Schema version constant: ENGINEERING_MEMORY_SCHEMA_VERSION in codeclone/contracts/__init__.py (currently 1.7).

Semantic index format (separate contract): SEMANTIC_INDEX_FORMAT_VERSION (currently 2) in the same module. The vector sidecar is independent of the SQLite memory schema version.

Architecture¶

graph TB
    subgraph Sources["Deterministic sources"]
        CR[Canonical Report]
        CT[Contracts / docs / tests]
        GIT[Git provenance]
        RC[Finish receipts / audit]
    end

    subgraph MemoryStore["Engineering Memory (SQLite)"]
        REC[memory_records]
        SUB[memory_subjects]
        EV[memory_evidence]
        FTS[memory_fts FTS5]
        TRAJ[trajectory projection]
        EXP[Experience projection]
    end

    subgraph Surfaces["Read / write surfaces"]
        CLI["codeclone memory *"]
        MCP_R["MCP read tools"]
        MCP_W["MCP draft writes"]
        HUM["Human approve CLI"]
    end

    CR -->|init / refresh ingest| MemoryStore
    CT -->|init / refresh ingest| MemoryStore
    GIT -->|init / refresh ingest| MemoryStore
    RC -->|propose_from_receipt / finish hook| MemoryStore
    RC --> TRAJ --> EXP
    MemoryStore --> CLI
    MemoryStore --> MCP_R
    MCP_W -->|draft only| MemoryStore
    HUM -->|approve / reject / archive| MemoryStore
    style MemoryStore stroke: #6366f1, stroke-width: 2px
    style MCP_W fill: #fef9c3
    style HUM fill: #dcfce7

Module ownership:

Module	Role
`codeclone/memory/sqlite_store.py`	SQLite persistence, FTS sync, subject dedup
`codeclone/memory/ingest/*`	Init/refresh batch builders from report + git + docs
`codeclone/memory/retrieval/*`	Scoped ranking and query router
`codeclone/memory/semantic/*`	Projections, LanceDB sidecar, rebuild, search hits
`codeclone/memory/embedding/*`	Embedding providers (`diagnostic` default)
`codeclone/memory/governance.py`	Draft candidates, approve/reject, claim validation
`codeclone/memory/staleness.py`	Refresh-time and scope-time staleness
`codeclone/memory/jobs/store.py`	Coalesced projection rebuild jobs (schema 1.3+)
`codeclone/memory/trajectory/*`	Audit → trajectory projection, Patch Trail, export
`codeclone/memory/experience/*`	Deterministic Experience distillation + persistence
`codeclone/config/memory*.py`	`[tool.codeclone.memory]` resolution
`codeclone/surfaces/cli/memory*.py`	Human CLI + Rich rendering
`codeclone/surfaces/mcp/_session_memory_mixin.py`	MCP memory tools + finish hook

Refs:

codeclone/memory/ingest/runner.py:run_memory_init
codeclone/memory/retrieval/service.py:query_engineering_memory
codeclone/surfaces/mcp/_session_memory_mixin.py

Normative detail:

Regressions and UX fixes (2.1.0a1)¶

These are documentation anchors for shipped fixes — see CHANGELOG.md Fixed for the full controller list.
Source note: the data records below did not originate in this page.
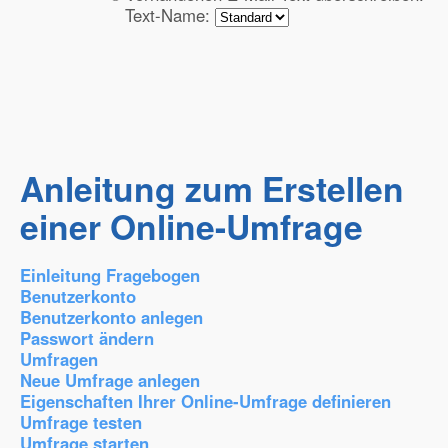
Text-Name:
Anleitung zum Erstellen
einer Online-Umfrage
Einleitung Fragebogen
Benutzerkonto
Benutzerkonto anlegen
Passwort ändern
Umfragen
Neue Umfrage anlegen
Eigenschaften Ihrer Online-Umfrage definieren
Umfrage testen
Umfrage starten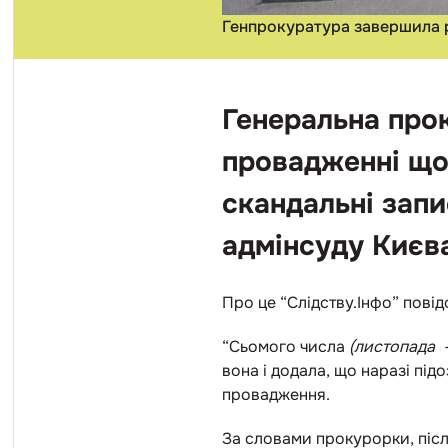
Генпрокуратура завершила р
Генеральна про
провадженні щод
скандальні запи
адмінсуду Києва
Про це “Слідству.Інфо” пов
“Сьомого числа
(листопада 
вона і додала, що наразі пі
провадження.
За словами прокурорки, після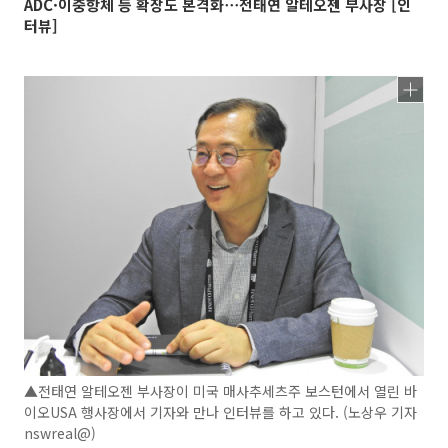
ADC·이중항체 등 확장도 본격화⋯전태연 알테오젠 부사장 [인
터뷰]
▲전태연 알테오젠 부사장이 미국 매사추세츠주 보스턴에서 열린 바
이오USA 행사장에서 기자와 만나 인터뷰를 하고 있다. (노상우 기자
nswreal@)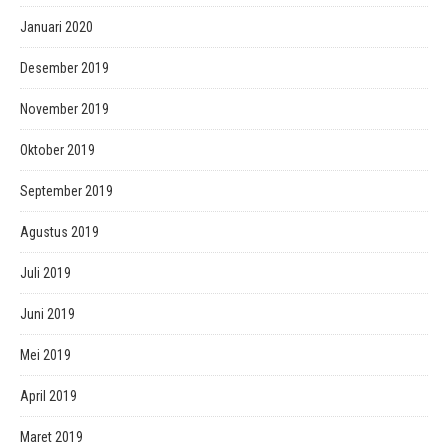
Januari 2020
Desember 2019
November 2019
Oktober 2019
September 2019
Agustus 2019
Juli 2019
Juni 2019
Mei 2019
April 2019
Maret 2019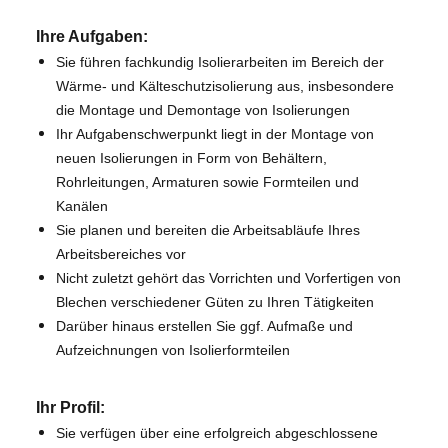
Ihre Aufgaben:
S
ie führen fachkundig Isolierarbeiten im Bereich der
Wärme- und Kälteschutzisolierung aus, insbesondere
die Montage und Demontage von Isolierungen
Ihr Aufgabenschwerpunkt liegt in der Montage von
neuen Isolierungen in Form von Behältern,
Rohrleitungen, Armaturen sowie Formteilen und
Kanälen
Sie planen und bereiten die Arbeitsabläufe Ihres
Arbeitsbereiches vor
Nicht zuletzt gehört das Vorrichten und Vorfertigen von
Blechen verschiedener Güten zu Ihren Tätigkeiten
Darüber hinaus erstellen Sie ggf.
Aufmaße und
Aufzeichnungen von Isolierformteilen
Ihr Profil:
S
ie verfügen über eine erfolgreich abgeschlossene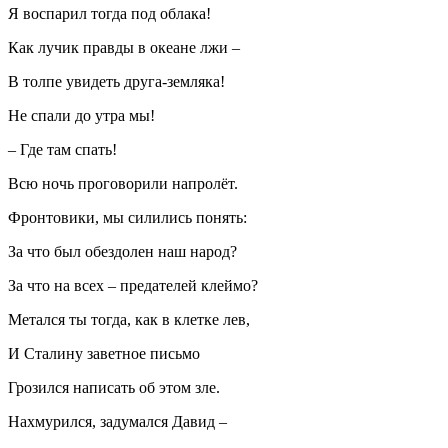
Я воспарил тогда под облака!
Как лучик правды в океане лжи –
В толпе увидеть друга-земляка!
Не спали до утра мы!
– Где там спать!
Всю ночь проговорили напролёт.
Фронтовики, мы силились понять:
За что был обездолен наш народ?
За что на всех – предателей клеймо?
Метался ты тогда, как в клетке лев,
И Сталину заветное письмо
Грозился написать об этом зле.
Нахмурился, задумался Давид –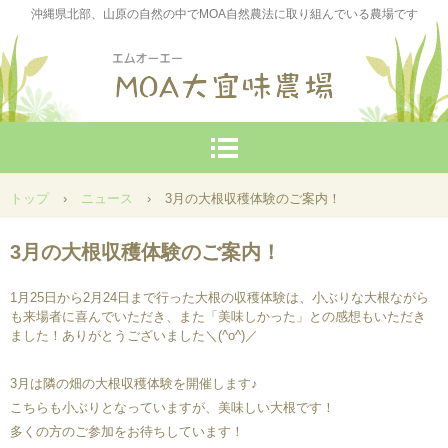
沖縄県北部、山原の自然の中でMOA自然農法に取り組んでいる農場です
トップ
›
ニュース
›
3月の大根収穫体験のご案内！
3月の大根収穫体験のご案内！
1月25日から2月24日まで行った大根の収穫体験は、小ぶりな大根ながら
も来場者に喜んでいただき、また「美味しかった」との感想もいただき
ました！ありがとうございました＼(^o^)／
3月は隣の畑の大根収穫体験を開催します♪
こちらも小ぶりとなっていますが、美味しい大根です！
多くの方のご参加をお待ちしています！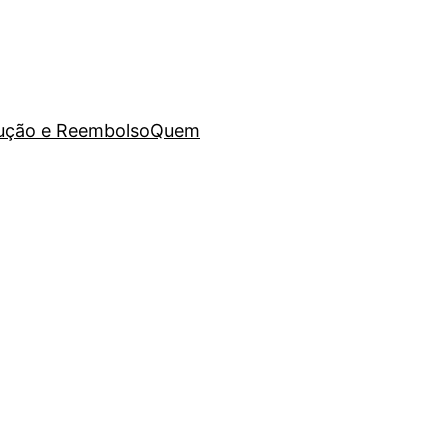
lução e Reembolso
Quem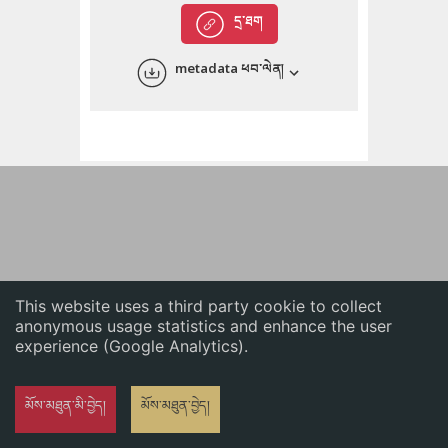
English
དྲ་ཐག
中文
metadata ཕབ་ལེན།
ភាសាខ្មែរ
This website uses a third party cookie to collect
anonymous usage statistics and enhance the user
experience (Google Analytics).
མོས་མཐུན་མི་བྱེད།
མོས་མཐུན་བྱེད།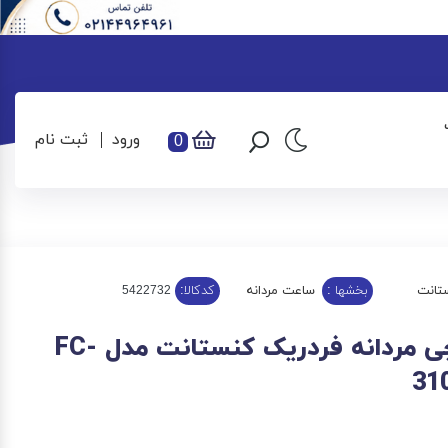
ورود
ثبت نام
0
تانت
بخشها :
ساعت مردانه
کدکالا:
ساعت مچی مردانه فردریک کنستانت مدل FC-
31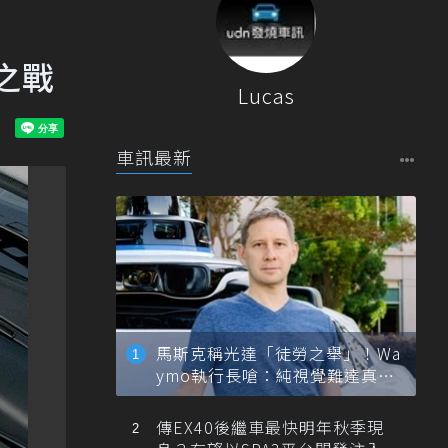
0之戰
Lucas
車訊最新
馬斯克稱光達「徒勞之舉」！Wa
ymo執行長嗆：純視覺難達真正
自動駕駛
傳EX40後繼車最快明年秋季現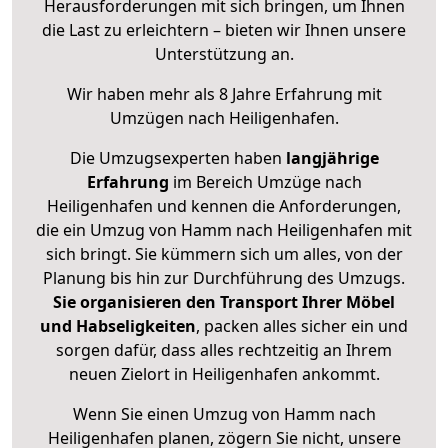
Herausforderungen mit sich bringen, um Ihnen
die Last zu erleichtern – bieten wir Ihnen unsere
Unterstützung an.
Wir haben mehr als 8 Jahre Erfahrung mit
Umzügen nach
Heiligenhafen
.
Die Umzugsexperten haben
langjährige
Erfahrung
im Bereich Umzüge nach
Heiligenhafen und kennen die Anforderungen,
die ein Umzug von Hamm nach Heiligenhafen mit
sich bringt. Sie kümmern sich um alles, von der
Planung bis hin zur Durchführung des Umzugs.
Sie organisieren den Transport Ihrer Möbel
und Habseligkeiten
, packen alles sicher ein und
sorgen dafür, dass alles rechtzeitig an Ihrem
neuen Zielort in Heiligenhafen ankommt.
Wenn Sie einen Umzug von Hamm nach
Heiligenhafen planen, zögern Sie nicht, unsere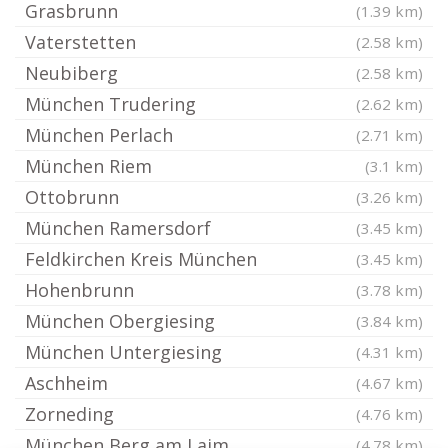
Grasbrunn
(1.39 km)
Vaterstetten
(2.58 km)
Neubiberg
(2.58 km)
München Trudering
(2.62 km)
München Perlach
(2.71 km)
München Riem
(3.1 km)
Ottobrunn
(3.26 km)
München Ramersdorf
(3.45 km)
Feldkirchen Kreis München
(3.45 km)
Hohenbrunn
(3.78 km)
München Obergiesing
(3.84 km)
München Untergiesing
(4.31 km)
Aschheim
(4.67 km)
Zorneding
(4.76 km)
München Berg am Laim
(4.78 km)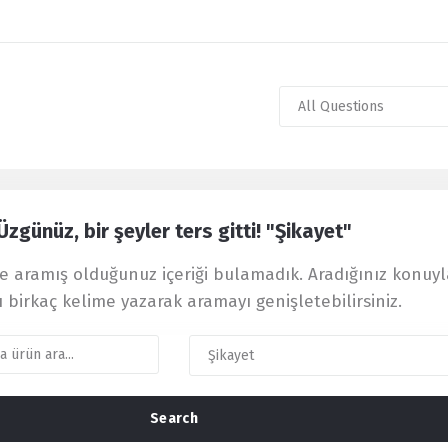
Üzgünüz, bir şeyler ters gitti! "Şikayet"
 aramış olduğunuz içeriği bulamadık. Aradığınız konuyl
ı birkaç kelime yazarak aramayı genişletebilirsiniz.
Search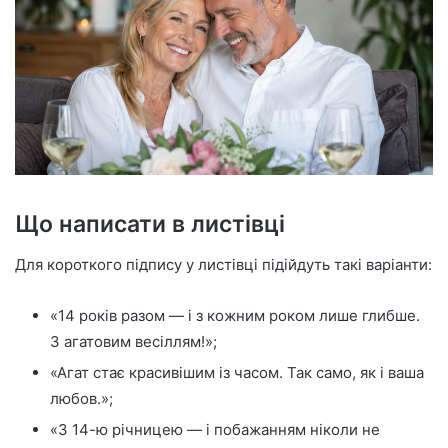
Що написати в листівці
Для короткого підпису у листівці підійдуть такі варіанти:
«14 років разом — і з кожним роком лише глибше.
З агатовим весіллям!»;
«Агат стає красивішим із часом. Так само, як і ваша
любов.»;
«З 14-ю річницею — і побажанням ніколи не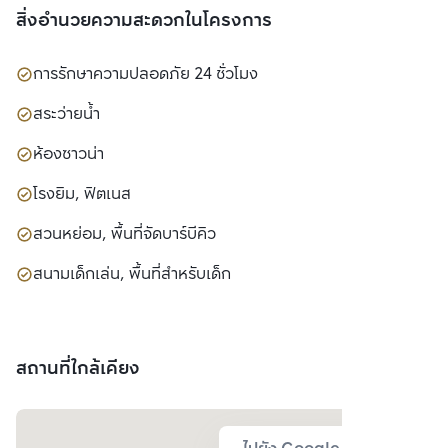
สถานที่ใกล้เคียง
ไปยัง Google Map
ริธึ่ม เจริญนคร ไอคอนิค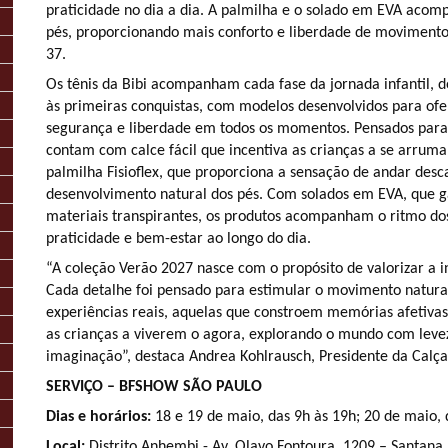
praticidade no dia a dia. A palmilha e o solado em EVA aco
pés, proporcionando mais conforto e liberdade de moviment
37.
Os tênis da Bibi acompanham cada fase da jornada infantil, d
às primeiras conquistas, com modelos desenvolvidos para ofe
segurança e liberdade em todos os momentos. Pensados para
contam com calce fácil que incentiva as crianças a se arrum
palmilha Fisioflex, que proporciona a sensação de andar desca
desenvolvimento natural dos pés. Com solados em EVA, que g
materiais transpirantes, os produtos acompanham o ritmo d
praticidade e bem-estar ao longo do dia.
“A coleção Verão 2027 nasce com o propósito de valorizar a i
Cada detalhe foi pensado para estimular o movimento natural,
experiências reais, aquelas que constroem memórias afetiva
as crianças a viverem o agora, explorando o mundo com leve
imaginação”, destaca Andrea Kohlrausch, Presidente da Calça
SERVIÇO – BFSHOW SÃO PAULO
Dias e horários:
18 e 19 de maio, das 9h às 19h; 20 de maio,
Local:
Distrito Anhembi - Av. Olavo Fontoura, 1209 – Santana 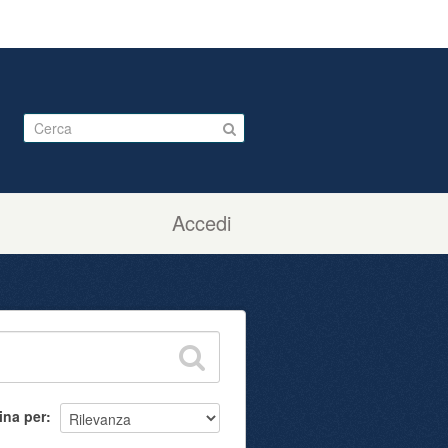
Accedi
ina per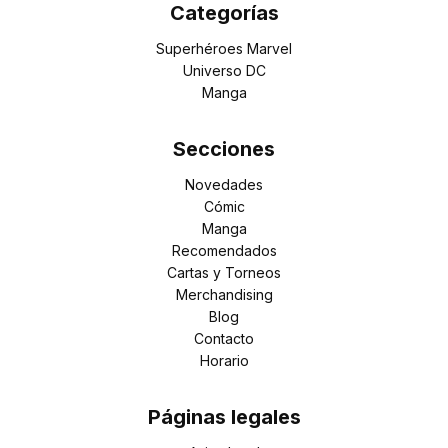
Categorías
Superhéroes Marvel
Universo DC
Manga
Secciones
Novedades
Cómic
Manga
Recomendados
Cartas y Torneos
Merchandising
Blog
Contacto
Horario
Páginas legales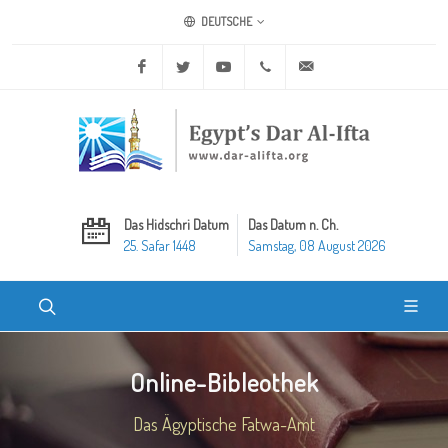
DEUTSCHE
Facebook
Twitter
Youtube
+20 2 25970400
ask@dar-alifta.org
Das Hidschri Datum
Das Datum n. Ch.
25. Safar 1448
Samstag, 08 August 2026
Online-Bibleothek
Das Ägyptische Fatwa-Amt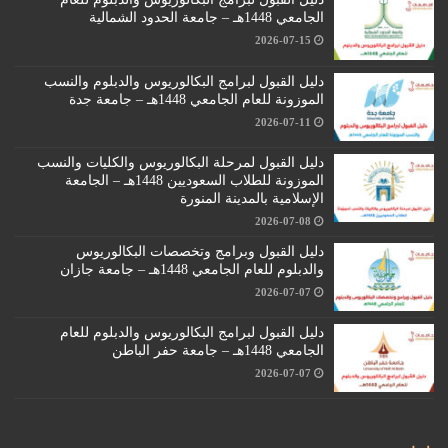
الجامعي 1448هـ – جامعة الحدود الشمالية
2026-07-15
دليل القبول لبرامج البكالوريوس والدبلوم والنسب
الموزونة للعام الجامعي 1448هـ – جامعة جدة
2026-07-11
دليل القبول لمرحلة البكالوريوس والكليات والنسب
الموزونة للطلاب السعوديين 1448هـ – الجامعة
الإسلامية بالمدينة المنورة
2026-07-08
دليل القبول وبرامج وتخصصات البكالوريوس
والدبلوم للعام الجامعي 1448هـ – جامعة جازان
2026-07-07
دليل القبول لبرامج البكالوريوس والدبلوم للعام
الجامعي 1448هـ – جامعة حفر الباطن
2026-07-07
Area	Symptom	Fix (code truth)
VS Code session/audit webviews	Payload footprint table showed zeros for workflow metrics	Audit footprint JSON uses `calls` and `tokens` in `top_workflows`; the webview maps both legacy and mistaken field names (`workspaceInsightsRenderer.js`).
CLI session stats	Import / duplication issues	Collection lives in `codeclone/controller_insights/`; CLI renders only (`surfaces/cli/session_stats.py`).
MCP vs CLI insights	Session stats logic must not live only in MCP	IDE-only tools `get_workspace_session_stats` / `get_controller_audit_trail` share the same collectors as `--session-stats` / `--audit`.
Patch verify	Identical before/after run accepted	`after_run_not_new` for `python_structural` and `governance_config` profiles.
Finish hygiene	Over-blocking on foreign out-of-scope dirt	Unattributed out-of-scope dirt is advisory; blocking reasons are `missing_evidence` and `foreign_dirty_overlap`.